- The problem
Go to the line containing "D. René Rasmussen, Peter" in the listing below. Output that line and each later one exactly.

=== Section Start ===

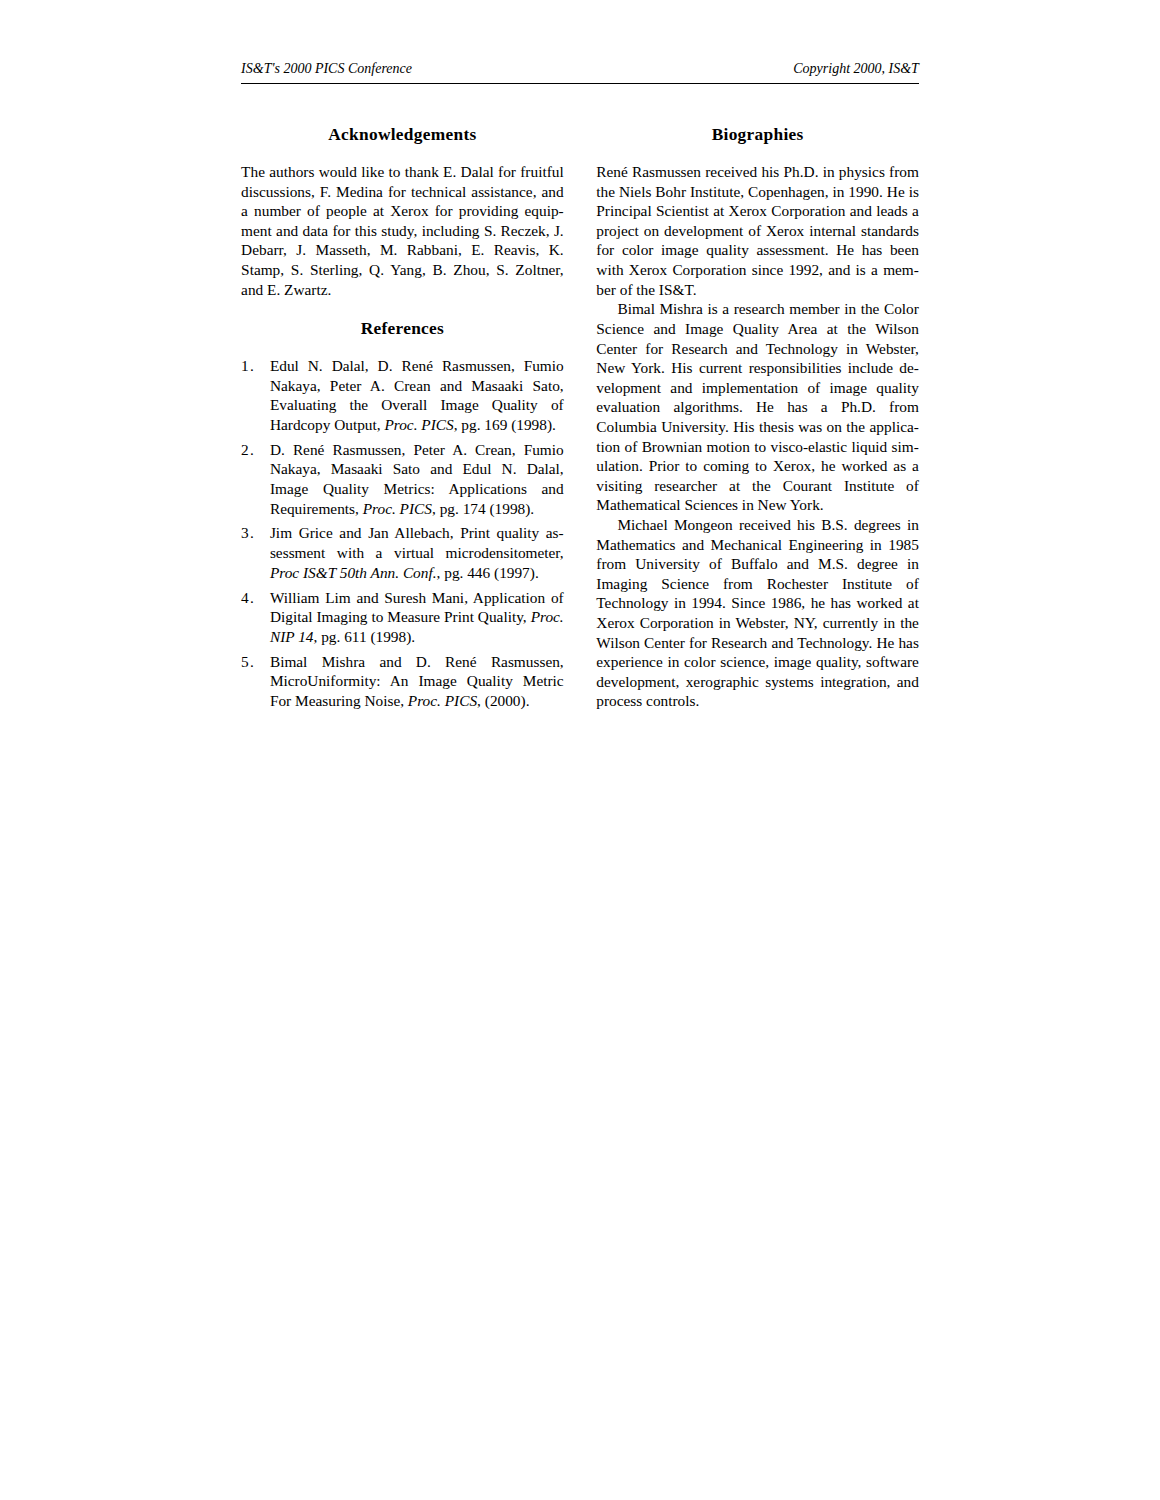IS&T's 2000 PICS Conference Copyright 2000, IS&T
Acknowledgements
The authors would like to thank E. Dalal for fruitful discussions, F. Medina for technical assistance, and a number of people at Xerox for providing equipment and data for this study, including S. Reczek, J. Debarr, J. Masseth, M. Rabbani, E. Reavis, K. Stamp, S. Sterling, Q. Yang, B. Zhou, S. Zoltner, and E. Zwartz.
References
Edul N. Dalal, D. René Rasmussen, Fumio Nakaya, Peter A. Crean and Masaaki Sato, Evaluating the Overall Image Quality of Hardcopy Output, Proc. PICS, pg. 169 (1998).
D. René Rasmussen, Peter A. Crean, Fumio Nakaya, Masaaki Sato and Edul N. Dalal, Image Quality Metrics: Applications and Requirements, Proc. PICS, pg. 174 (1998).
Jim Grice and Jan Allebach, Print quality assessment with a virtual microdensitometer, Proc IS&T 50th Ann. Conf., pg. 446 (1997).
William Lim and Suresh Mani, Application of Digital Imaging to Measure Print Quality, Proc. NIP 14, pg. 611 (1998).
Bimal Mishra and D. René Rasmussen, MicroUniformity: An Image Quality Metric For Measuring Noise, Proc. PICS, (2000).
Biographies
René Rasmussen received his Ph.D. in physics from the Niels Bohr Institute, Copenhagen, in 1990. He is Principal Scientist at Xerox Corporation and leads a project on development of Xerox internal standards for color image quality assessment. He has been with Xerox Corporation since 1992, and is a member of the IS&T.
Bimal Mishra is a research member in the Color Science and Image Quality Area at the Wilson Center for Research and Technology in Webster, New York. His current responsibilities include development and implementation of image quality evaluation algorithms. He has a Ph.D. from Columbia University. His thesis was on the application of Brownian motion to visco-elastic liquid simulation. Prior to coming to Xerox, he worked as a visiting researcher at the Courant Institute of Mathematical Sciences in New York.
Michael Mongeon received his B.S. degrees in Mathematics and Mechanical Engineering in 1985 from University of Buffalo and M.S. degree in Imaging Science from Rochester Institute of Technology in 1994. Since 1986, he has worked at Xerox Corporation in Webster, NY, currently in the Wilson Center for Research and Technology. He has experience in color science, image quality, software development, xerographic systems integration, and process controls.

=== Section End ===

- Reply to the task
D. René Rasmussen, Peter A. Crean, Fumio Nakaya, Masaaki Sato and Edul N. Dalal, Image Quality Metrics: Applications and Requirements, Proc. PICS, pg. 174 (1998).
Jim Grice and Jan Allebach, Print quality assessment with a virtual microdensitometer, Proc IS&T 50th Ann. Conf., pg. 446 (1997).
William Lim and Suresh Mani, Application of Digital Imaging to Measure Print Quality, Proc. NIP 14, pg. 611 (1998).
Bimal Mishra and D. René Rasmussen, MicroUniformity: An Image Quality Metric For Measuring Noise, Proc. PICS, (2000).
Biographies
René Rasmussen received his Ph.D. in physics from the Niels Bohr Institute, Copenhagen, in 1990. He is Principal Scientist at Xerox Corporation and leads a project on development of Xerox internal standards for color image quality assessment. He has been with Xerox Corporation since 1992, and is a member of the IS&T.
Bimal Mishra is a research member in the Color Science and Image Quality Area at the Wilson Center for Research and Technology in Webster, New York. His current responsibilities include development and implementation of image quality evaluation algorithms. He has a Ph.D. from Columbia University. His thesis was on the application of Brownian motion to visco-elastic liquid simulation. Prior to coming to Xerox, he worked as a visiting researcher at the Courant Institute of Mathematical Sciences in New York.
Michael Mongeon received his B.S. degrees in Mathematics and Mechanical Engineering in 1985 from University of Buffalo and M.S. degree in Imaging Science from Rochester Institute of Technology in 1994. Since 1986, he has worked at Xerox Corporation in Webster, NY, currently in the Wilson Center for Research and Technology. He has experience in color science, image quality, software development, xerographic systems integration, and process controls.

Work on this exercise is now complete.